Getting a PhD in this area has helped me to see the leadership world through a different set of lenses. It gives me the ability to interact and communicate more effectively with my colleagues, most of whom are men.“The work that nurses do is not more or less valuable than what the physician does – it’s just a different contribution.” I’m a chief nurse now, and although the nurses I supervise are mostly women, the heads of the organizations I deal with are mostly male. We probably have the same goals and objectives, but we have different ways of getting there and we figure out a mutually agreeable way to arrive. It is safe to say physicians categorically and clearly want to do the right thing by the patient. They want to give the best care and to be good at what they do. Most physicians recognize that nurses have the exact same goals. They just haven’t always appreciated us as a partner in healthcare. The work that nurses do is not more or less valuable than what the physician does – it’s just a different contribution.

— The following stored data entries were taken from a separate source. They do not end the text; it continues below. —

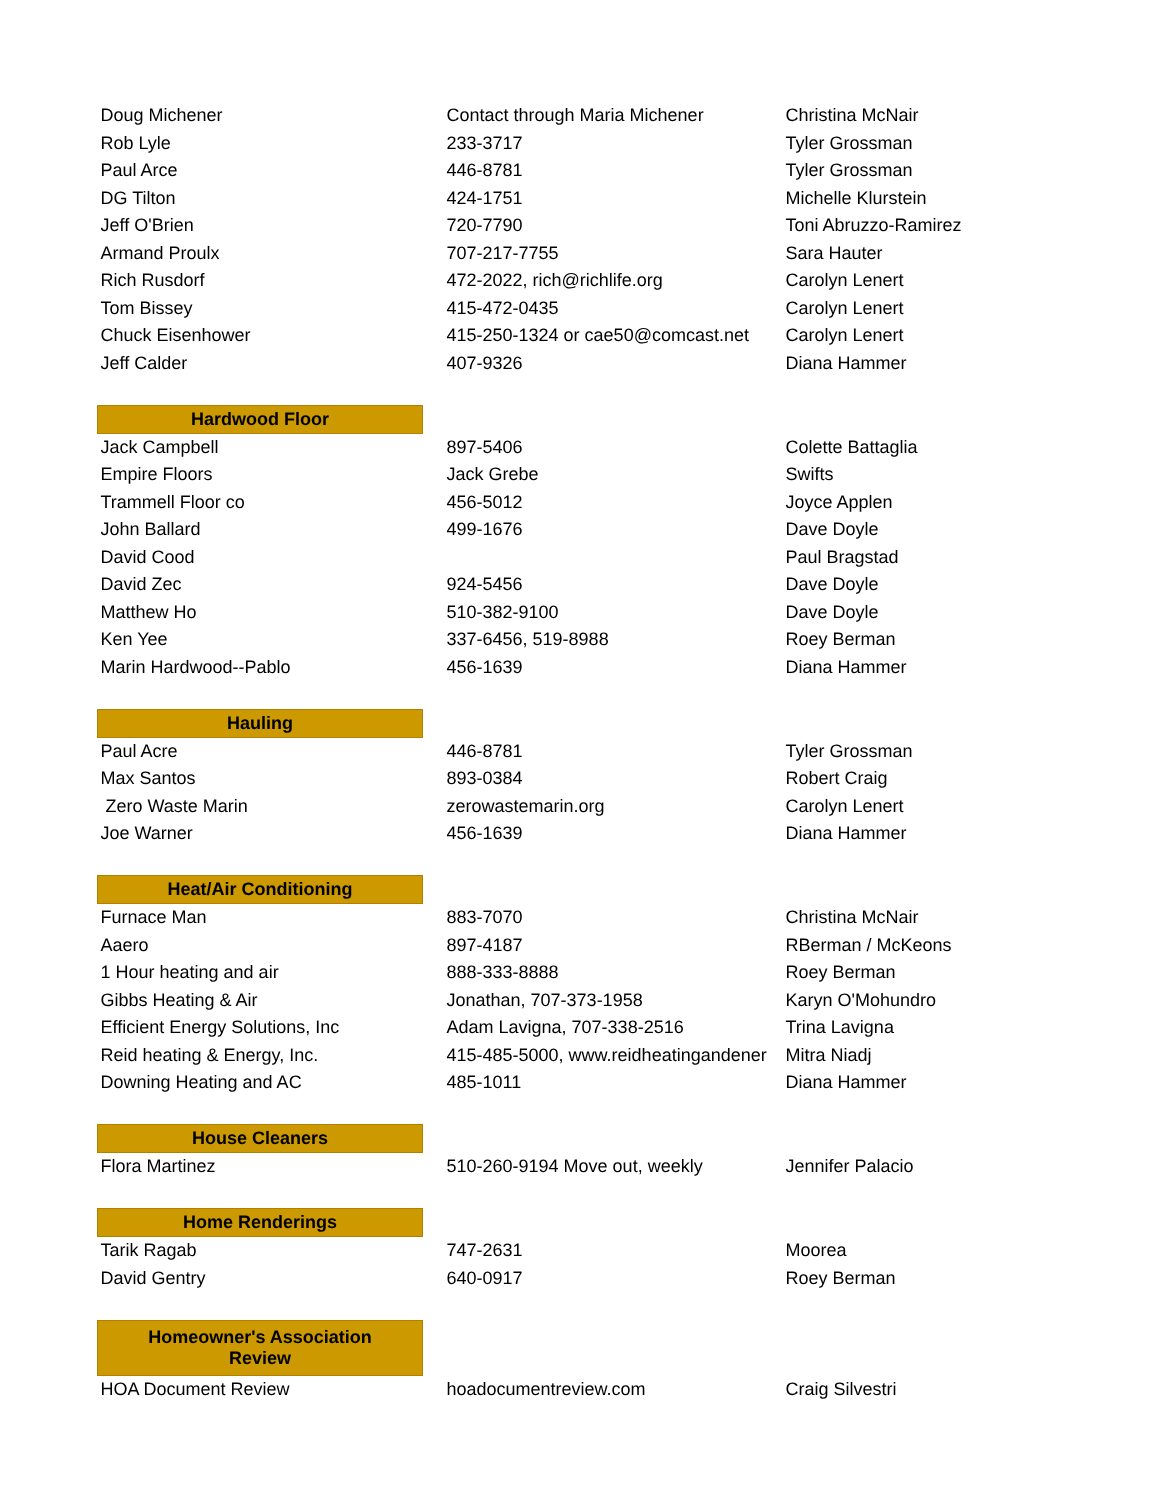| Doug Michener | Contact through Maria Michener | Christina McNair |
| Rob Lyle | 233-3717 | Tyler Grossman |
| Paul Arce | 446-8781 | Tyler Grossman |
| DG Tilton | 424-1751 | Michelle Klurstein |
| Jeff O'Brien | 720-7790 | Toni Abruzzo-Ramirez |
| Armand Proulx | 707-217-7755 | Sara Hauter |
| Rich Rusdorf | 472-2022, rich@richlife.org | Carolyn Lenert |
| Tom Bissey | 415-472-0435 | Carolyn Lenert |
| Chuck Eisenhower | 415-250-1324 or cae50@comcast.net | Carolyn Lenert |
| Jeff Calder | 407-9326 | Diana Hammer |
| Hardwood Floor | | |
| Jack Campbell | 897-5406 | Colette Battaglia |
| Empire Floors | Jack Grebe | Swifts |
| Trammell Floor co | 456-5012 | Joyce Applen |
| John Ballard | 499-1676 | Dave Doyle |
| David Cood | | Paul Bragstad |
| David Zec | 924-5456 | Dave Doyle |
| Matthew Ho | 510-382-9100 | Dave Doyle |
| Ken Yee | 337-6456, 519-8988 | Roey Berman |
| Marin Hardwood--Pablo | 456-1639 | Diana Hammer |
| Hauling | | |
| Paul Acre | 446-8781 | Tyler Grossman |
| Max Santos | 893-0384 | Robert Craig |
| Zero Waste Marin | zerowastemarin.org | Carolyn Lenert |
| Joe Warner | 456-1639 | Diana Hammer |
| Heat/Air Conditioning | | |
| Furnace Man | 883-7070 | Christina McNair |
| Aaero | 897-4187 | RBerman / McKeons |
| 1 Hour heating and air | 888-333-8888 | Roey Berman |
| Gibbs Heating & Air | Jonathan, 707-373-1958 | Karyn O'Mohundro |
| Efficient Energy Solutions, Inc | Adam Lavigna, 707-338-2516 | Trina Lavigna |
| Reid heating & Energy, Inc. | 415-485-5000, www.reidheatingandener | Mitra Niadj |
| Downing Heating and AC | 485-1011 | Diana Hammer |
| House Cleaners | | |
| Flora Martinez | 510-260-9194 Move out, weekly | Jennifer Palacio |
| Home Renderings | | |
| Tarik Ragab | 747-2631 | Moorea |
| David Gentry | 640-0917 | Roey Berman |
| Homeowner's Association Review | | |
| HOA Document Review | hoadocumentreview.com | Craig Silvestri |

Nurses’ work has been described as being “invisible.” People don’t see it, not in the way they do a physician’s work. If you can’t see it, you can’t count it. It’s hard to quantify. And if you can’t quantify it, you can’t attach a cost to it. And if you can’t attach a cost to it, you don’t necessarily want to pay for it. So in the end, you don’t understand its value.

It has only been in the last 20 years or so that nurses have come to understand this and have begun the effort to quantify their work in order to demonstrate its value. If you ask people what they think about the work of nurses, those who can best respond are the ones who’ve had experience with nursing care. Either they or a loved one has been very sick, and they’ve seen what nurses can do to take care of that person. But if you haven’t experienced nursing care personally, it’s hard for most people to understand.

I’m really passionate about the value that nurses bring to the care of patients. I think that physicians are very good at diagnosing and treating, but it’s really nurses who shepherd the patient through the journey, particularly those patients who have an acute situation or a chronic illness. For most people, significant health issues are not something they have to confront. But for those who do, it’s a hard journey and it requires WORD WAS UNINTELLIGLBE support. And that, I think, is what nurses do.